Book Report: The Pessimist’s Guide to History by Stuart Flexner and Doris Flexner (2000)

Book coverThis is the book of disasters and diseases that I brought along on my recent vacation and kind of kind of hamstrung my enjoyment of said vacation. This book is basically a year-by-year encyclopedia of bad things happening in history. You can basically break the things up into categories like Natural Disasters, War, Disease, and Accidents with some lesser incidents sprinkled in. It’s in chronological order, so it is a bit light on the earlier material but picks up steam and dedicates more pages to individual years as modernity occurs. Kind of like the pacing of a Civilization IV game, as a matter of fact. And many of the paragraph or multi-paragraph accounts have a zinger at the end that most of the time does not zing and just represents a bit of “We know better now” thinking which was bad enough in 2000–a revised edition would be unreadable.

As the book stems from 2000, we don’t get accounts of the presidential recounts of 2000 (the impeachment of Clinton is included along side with natural disasters that killed hundreds of thousands or diseases that killed millions). Also missing because of the impossibility of time travel: the attacks of 2001 (although the bombing of the World Trade Center in 1993 makes its appearance); a couple of earthquakes in Iran that killed tens of thousands; the 2004 tsunami in Indonesia; the long wars in Iraq and Afghanistan; the presidency of Trump (which the authors might be inclined to include in a revised edition); and, of course, the COVID infections which the press and certain elements of society continue to press as a Big Deal, seriously you guys an Extinction Level Event.

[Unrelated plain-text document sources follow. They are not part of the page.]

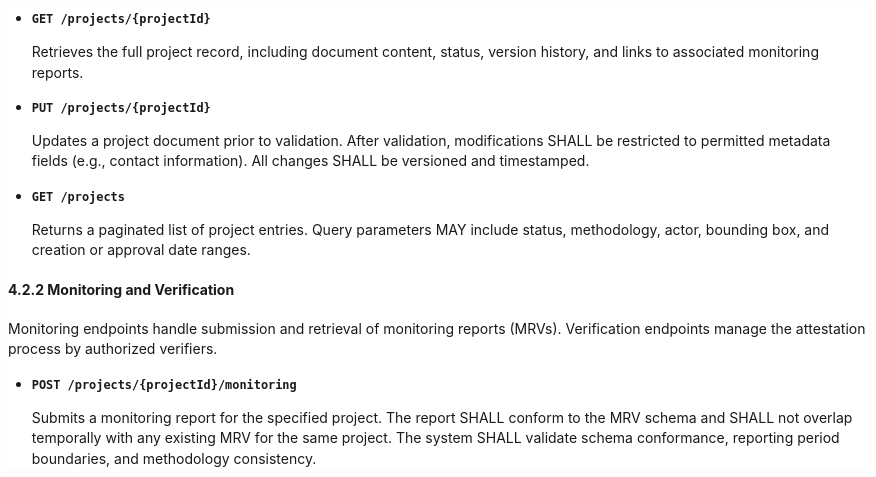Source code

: * **`GET /projects/{projectId}`**

  Retrieves the full project record, including document content, status, version history, and links to associated monitoring reports.

* **`PUT /projects/{projectId}`**

  Updates a project document prior to validation. After validation, modifications SHALL be restricted to permitted metadata fields (e.g., contact information). All changes SHALL be versioned and timestamped.

* **`GET /projects`**

  Returns a paginated list of project entries. Query parameters MAY include status, methodology, actor, bounding box, and creation or approval date ranges.

#### 4.2.2 Monitoring and Verification

Monitoring endpoints handle submission and retrieval of monitoring reports (MRVs). Verification endpoints manage the attestation process by authorized verifiers.

* **`POST /projects/{projectId}/monitoring`**

  Submits a monitoring report for the specified project. The report SHALL conform to the MRV schema and SHALL not overlap temporally with any existing MRV for the same project. The system SHALL validate schema conformance, reporting period boundaries, and methodology consistency.
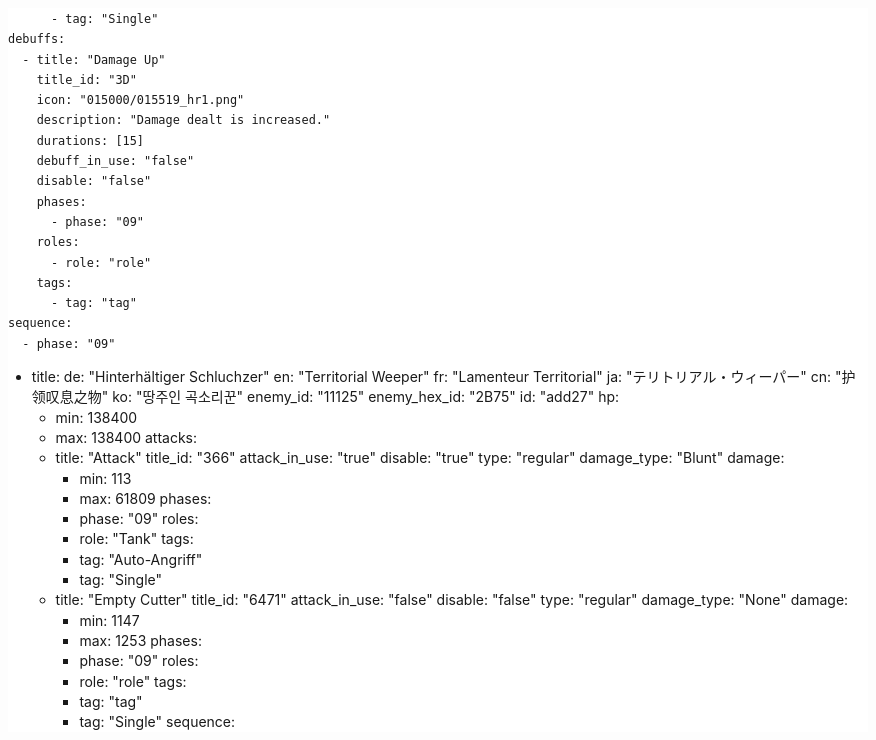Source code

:           - tag: "Single"
    debuffs:
      - title: "Damage Up"
        title_id: "3D"
        icon: "015000/015519_hr1.png"
        description: "Damage dealt is increased."
        durations: [15]
        debuff_in_use: "false"
        disable: "false"
        phases:
          - phase: "09"
        roles:
          - role: "role"
        tags:
          - tag: "tag"
    sequence:
      - phase: "09"
  - title:
      de: "Hinterhältiger Schluchzer"
      en: "Territorial Weeper"
      fr: "Lamenteur Territorial"
      ja: "テリトリアル・ウィーパー"
      cn: "护领叹息之物"
      ko: "땅주인 곡소리꾼"
    enemy_id: "11125"
    enemy_hex_id: "2B75"
    id: "add27"
    hp:
      - min: 138400
      - max: 138400
    attacks:
      - title: "Attack"
        title_id: "366"
        attack_in_use: "true"
        disable: "true"
        type: "regular"
        damage_type: "Blunt"
        damage:
          - min: 113
          - max: 61809
        phases:
          - phase: "09"
        roles:
          - role: "Tank"
        tags:
          - tag: "Auto-Angriff"
          - tag: "Single"
      - title: "Empty Cutter"
        title_id: "6471"
        attack_in_use: "false"
        disable: "false"
        type: "regular"
        damage_type: "None"
        damage:
          - min: 1147
          - max: 1253
        phases:
          - phase: "09"
        roles:
          - role: "role"
        tags:
          - tag: "tag"
          - tag: "Single"
    sequence: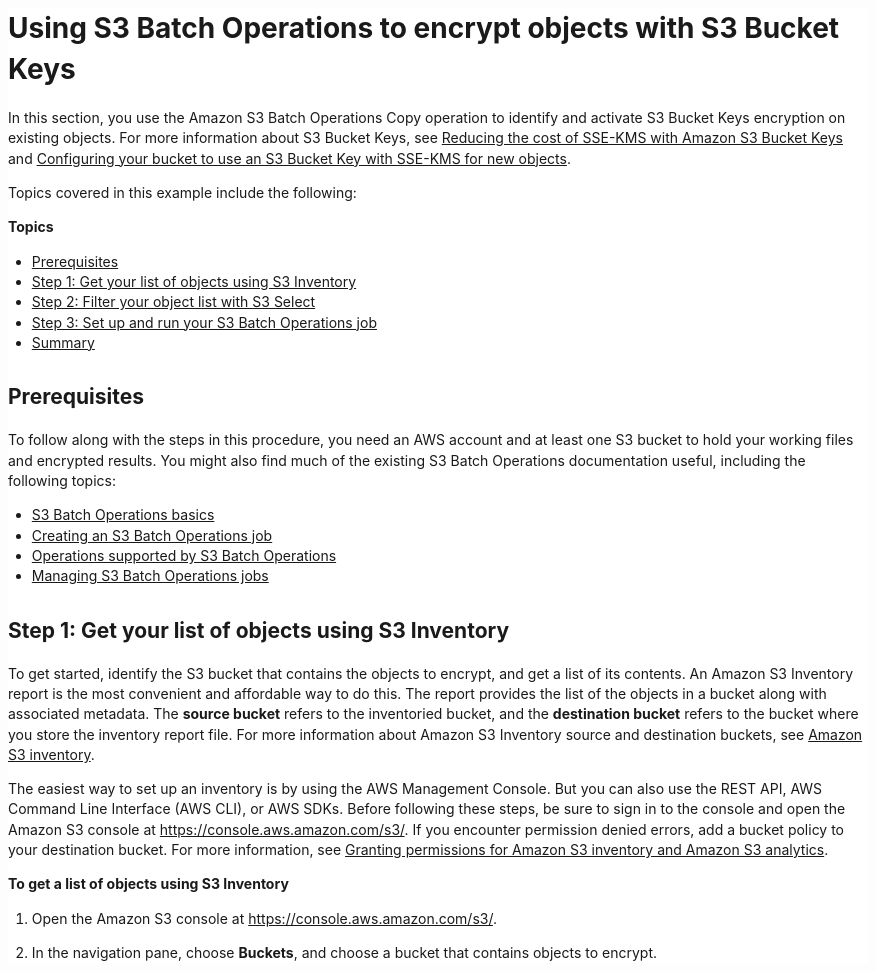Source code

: # Using S3 Batch Operations to encrypt objects with S3 Bucket Keys<a name="batch-ops-copy-example-bucket-key"></a>

In this section, you use the Amazon S3 Batch Operations Copy operation to identify and activate S3 Bucket Keys encryption on existing objects\. For more information about S3 Bucket Keys, see [Reducing the cost of SSE\-KMS with Amazon S3 Bucket Keys](bucket-key.md) and [Configuring your bucket to use an S3 Bucket Key with SSE\-KMS for new objects](configuring-bucket-key.md)\.

Topics covered in this example include the following:

**Topics**
+ [Prerequisites](#bucket-key-ex-prerequisites)
+ [Step 1: Get your list of objects using S3 Inventory](#bucket-key-ex-get-list-of-objects)
+ [Step 2: Filter your object list with S3 Select](#bucket-key-ex-filter-object-list-with-s3-select)
+ [Step 3: Set up and run your S3 Batch Operations job](#bucket-key-ex-setup-and-run-job)
+ [Summary](#bucket-key-ex-summary)

## Prerequisites<a name="bucket-key-ex-prerequisites"></a>

To follow along with the steps in this procedure, you need an AWS account and at least one S3 bucket to hold your working files and encrypted results\. You might also find much of the existing S3 Batch Operations documentation useful, including the following topics:
+ [S3 Batch Operations basics](batch-ops.md#batch-ops-basics)
+ [Creating an S3 Batch Operations job](batch-ops-create-job.md)
+ [Operations supported by S3 Batch Operations](batch-ops-operations.md)
+ [Managing S3 Batch Operations jobs](batch-ops-managing-jobs.md)

## Step 1: Get your list of objects using S3 Inventory<a name="bucket-key-ex-get-list-of-objects"></a>

To get started, identify the S3 bucket that contains the objects to encrypt, and get a list of its contents\. An Amazon S3 Inventory report is the most convenient and affordable way to do this\. The report provides the list of the objects in a bucket along with associated metadata\. The **source bucket** refers to the inventoried bucket, and the **destination bucket** refers to the bucket where you store the inventory report file\. For more information about Amazon S3 Inventory source and destination buckets, see [ Amazon S3 inventory](storage-inventory.md)\.

The easiest way to set up an inventory is by using the AWS Management Console\. But you can also use the REST API, AWS Command Line Interface \(AWS CLI\), or AWS SDKs\. Before following these steps, be sure to sign in to the console and open the Amazon S3 console at [https://console\.aws\.amazon\.com/s3/](https://console.aws.amazon.com/s3/)\. If you encounter permission denied errors, add a bucket policy to your destination bucket\. For more information, see [Granting permissions for Amazon S3 inventory and Amazon S3 analytics](example-bucket-policies.md#example-bucket-policies-use-case-9)\.

**To get a list of objects using S3 Inventory**

1. Open the Amazon S3 console at [https://console\.aws\.amazon\.com/s3/](https://console.aws.amazon.com/s3/)\.

1. In the navigation pane, choose **Buckets**, and choose a bucket that contains objects to encrypt\.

So, yeah, not a fun read, really, and the numbers overwhelmed me too much to retain much for trivia nights should such a thing ever occur again.

One could read it as a bit of an Optimist’s Guide to the Present, though; biblical disasters killed many thousands of people at a go in the old days, with earthquakes, tsunamis, and hurricanes leveling entire cities routinely. At least in the West and certainly in the United States, we have some deaths from such events, but one can mark the difference between the 1906 and the 1987 earthquakes in California; the latter caused less damage and substantially fewer deaths. And in the old days, fires routinely burned cities to ash or portions thereof, including London, Boston, and Chicago, sometimes many times, once every decade or so. Our fires are much more contained now.

Not what I needed to start a vacation, for sure. Perhaps I should have taken some movie tie-in paperbacks instead.